Confesso que estava animado com a entrada de 2020, sobretudo, depois da festa no sítio da sogra, dona Vaemir, onde a alegria tomou conta de todos até de manhãzinha. Mas foi eu dormir e acordar, não dando tempo nem de sonhar direito, para a frustração chegar com mala e cuia. A notícia de uma provável Terceira Guerra Mundial, com tudo indo pelos ares e não sobrando ninguém pra relatar a trágica história, era simplesmente assustadora. Tudo por causa do presidente maluco dos Estados Unidos, Donald Trump, que resolveu matar o general iraniano Soleimani, tido como estrategista militar dos melhores e herói nacional. E sem consultar, vê se pode, o Congresso do país e os aliados dessas empreitadas bélicas pelo Oriente Médio. Somente aí fui entender, após tantos anos, o velho ditado popular que afirma durar pouco a alegria de pobre. Vivendo e aprendendo.

Subestimando nossa inteligência, o Xerife do Mundo justificou o ato insano com uma desculpa esfarrapada, incapaz de convencer qualquer criança: “proteger diplomatas e militares norte-americanos de futuros ataques planejados pelo comandante da Guarda Revolucionária”. Sabemos todos, e não precisa ser inteligente pra isto, que as verdadeiras razões do assassinato são outras.

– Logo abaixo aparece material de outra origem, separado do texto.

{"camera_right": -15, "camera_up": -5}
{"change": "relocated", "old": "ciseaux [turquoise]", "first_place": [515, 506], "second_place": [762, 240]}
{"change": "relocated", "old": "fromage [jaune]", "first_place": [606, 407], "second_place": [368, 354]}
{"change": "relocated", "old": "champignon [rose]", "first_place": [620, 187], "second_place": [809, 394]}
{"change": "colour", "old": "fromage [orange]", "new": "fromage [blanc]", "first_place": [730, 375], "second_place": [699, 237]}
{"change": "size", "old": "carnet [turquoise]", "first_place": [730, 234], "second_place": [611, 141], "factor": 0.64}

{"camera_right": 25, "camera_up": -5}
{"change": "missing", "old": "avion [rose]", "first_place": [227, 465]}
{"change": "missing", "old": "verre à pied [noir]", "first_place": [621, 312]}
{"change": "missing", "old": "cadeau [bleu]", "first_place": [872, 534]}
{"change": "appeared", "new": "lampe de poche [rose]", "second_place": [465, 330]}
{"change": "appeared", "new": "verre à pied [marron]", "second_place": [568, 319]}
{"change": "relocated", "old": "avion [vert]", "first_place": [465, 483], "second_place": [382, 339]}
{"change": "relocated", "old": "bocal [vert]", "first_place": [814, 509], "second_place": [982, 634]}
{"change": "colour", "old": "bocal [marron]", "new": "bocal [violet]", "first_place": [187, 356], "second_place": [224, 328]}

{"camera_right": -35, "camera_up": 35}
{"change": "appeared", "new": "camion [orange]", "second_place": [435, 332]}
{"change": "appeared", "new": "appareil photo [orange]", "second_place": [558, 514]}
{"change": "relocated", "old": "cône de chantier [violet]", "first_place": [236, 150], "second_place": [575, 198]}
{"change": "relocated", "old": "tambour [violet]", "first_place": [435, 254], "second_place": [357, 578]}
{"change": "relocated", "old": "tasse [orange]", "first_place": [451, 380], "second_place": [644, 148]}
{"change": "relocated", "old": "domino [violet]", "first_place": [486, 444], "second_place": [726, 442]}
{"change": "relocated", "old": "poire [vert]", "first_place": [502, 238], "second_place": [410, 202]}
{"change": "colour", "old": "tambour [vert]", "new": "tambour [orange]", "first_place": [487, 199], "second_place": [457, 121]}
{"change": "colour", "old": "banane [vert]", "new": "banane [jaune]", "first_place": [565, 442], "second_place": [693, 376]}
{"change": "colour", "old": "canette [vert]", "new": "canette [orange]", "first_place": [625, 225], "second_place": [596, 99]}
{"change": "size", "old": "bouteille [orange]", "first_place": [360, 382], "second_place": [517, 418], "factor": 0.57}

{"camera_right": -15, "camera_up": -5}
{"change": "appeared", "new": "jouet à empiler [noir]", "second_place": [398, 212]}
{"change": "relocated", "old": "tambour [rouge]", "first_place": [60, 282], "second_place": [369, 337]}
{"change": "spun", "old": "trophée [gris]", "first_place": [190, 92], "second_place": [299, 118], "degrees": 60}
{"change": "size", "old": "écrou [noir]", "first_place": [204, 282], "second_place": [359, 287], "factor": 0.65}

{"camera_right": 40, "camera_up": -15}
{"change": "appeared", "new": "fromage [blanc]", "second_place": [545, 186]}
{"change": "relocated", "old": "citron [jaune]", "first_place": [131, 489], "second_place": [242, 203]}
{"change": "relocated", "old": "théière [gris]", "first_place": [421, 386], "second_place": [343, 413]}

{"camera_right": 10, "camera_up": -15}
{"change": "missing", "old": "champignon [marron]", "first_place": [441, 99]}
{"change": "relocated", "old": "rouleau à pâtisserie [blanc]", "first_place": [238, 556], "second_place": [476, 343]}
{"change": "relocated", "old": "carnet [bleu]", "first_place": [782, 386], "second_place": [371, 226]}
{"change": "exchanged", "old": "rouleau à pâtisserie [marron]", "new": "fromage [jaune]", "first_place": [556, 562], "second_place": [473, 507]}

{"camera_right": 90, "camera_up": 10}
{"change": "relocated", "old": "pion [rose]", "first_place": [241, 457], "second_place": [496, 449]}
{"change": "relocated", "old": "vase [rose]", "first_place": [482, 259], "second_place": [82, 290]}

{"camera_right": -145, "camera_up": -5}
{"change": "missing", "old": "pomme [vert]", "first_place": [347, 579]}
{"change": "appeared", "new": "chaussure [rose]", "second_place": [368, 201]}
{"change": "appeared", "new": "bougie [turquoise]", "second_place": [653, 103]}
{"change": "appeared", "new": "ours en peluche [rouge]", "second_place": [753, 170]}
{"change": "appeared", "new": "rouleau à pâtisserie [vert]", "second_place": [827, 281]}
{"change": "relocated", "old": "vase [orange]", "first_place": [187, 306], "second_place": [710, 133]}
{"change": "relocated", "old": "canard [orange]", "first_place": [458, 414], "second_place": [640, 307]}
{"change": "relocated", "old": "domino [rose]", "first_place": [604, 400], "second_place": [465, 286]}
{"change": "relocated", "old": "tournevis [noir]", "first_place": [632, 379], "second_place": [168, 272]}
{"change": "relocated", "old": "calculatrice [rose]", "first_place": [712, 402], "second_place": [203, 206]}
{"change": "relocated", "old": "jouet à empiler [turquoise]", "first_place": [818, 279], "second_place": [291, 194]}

A começar pelo desejo de se livrar, o quanto antes, da corda do impeachment que ameaça seu milionário pescoço. Depois pra garantir, puro marketing político, sua reeleição a presidente dos EUA (a história sempre se repetindo como tragédia, lembra Brecht?). A estratégia de manter e até aumentar, a tal de geopolítica, o poder do império naquela região. Sem falar ainda da justificativa em alimentar a indústria de armamento e os milhares de soldados, uns 80 mil, prontos a entrarem em ação. E por último, claro, chegar de fininho, como quem não quer nada, nos cobiçados poços de petróleo do Irã e Iraque.

Mas como brasileiro dos bons, nordestino da peste, não desisto nunca de sonhar e ser feliz. Ainda mais nestes tempos macabros, de fascismo e intransigência, quando ter utopias é um ato de grande rebeldia existencial. Daí renovar neste ano que inicia, apesar da ameaça de guerra nuclear, a paixão pela cultura, hoje tão perseguida no Brasil, vendo cada vez mais ótimos filmes e lendo bons livros. Desde cedo aprendi, em escolas e dentro de casa, que a ignorância não faz bem a ninguém, menos ainda quem vêm de família humilde. Entre o Natal e o Ano-Novo, amorteci parte de minha dívida com a sétima arte, embarcando em longas que deixam a gente, como diria o poeta, comovidos pro diabo: Negação, Ben-Hur (nova versão), Ted Bundy – A irresistível face do mal e O irlandês; sem falar dos brasileiros Irmandade, Todas as canções de amor e O animal cordial.

Quanto às leituras, a viagem com e através das palavras, deitado numa rede macia, foi bastante proveitosa, estupenda de tirar o fôlego e instalar o desassossego dentro da alma: Devoção, da norte-americana Patti Smith, reflexão instigante sobre os mecanismos da escrita; Ler e escrever, do britânico de origem indiana V.S. Naipul, Prêmio Nobel de Literatura/2001, sobre o desejo de ser escritor desde os 11 anos de idade; Por que lutamos?, da comunista gaúcha Manuela D’Ávila, um livro sobre amor e liberdade; Não existe pretérito perfeito, do psiquiatra piauiense Edmar Oliveira, romance-manifesto que traz à tona o perigo do autoritarismo de 1964 para o Brasil de hoje; e, por fim, A outra face, do cronista oeirense Rogério Newton, resgate lírico da terra natal em forma poética: “galos e pássaros/ cantam na aurora/ como cantavam quando eu era menino”.  Simbora!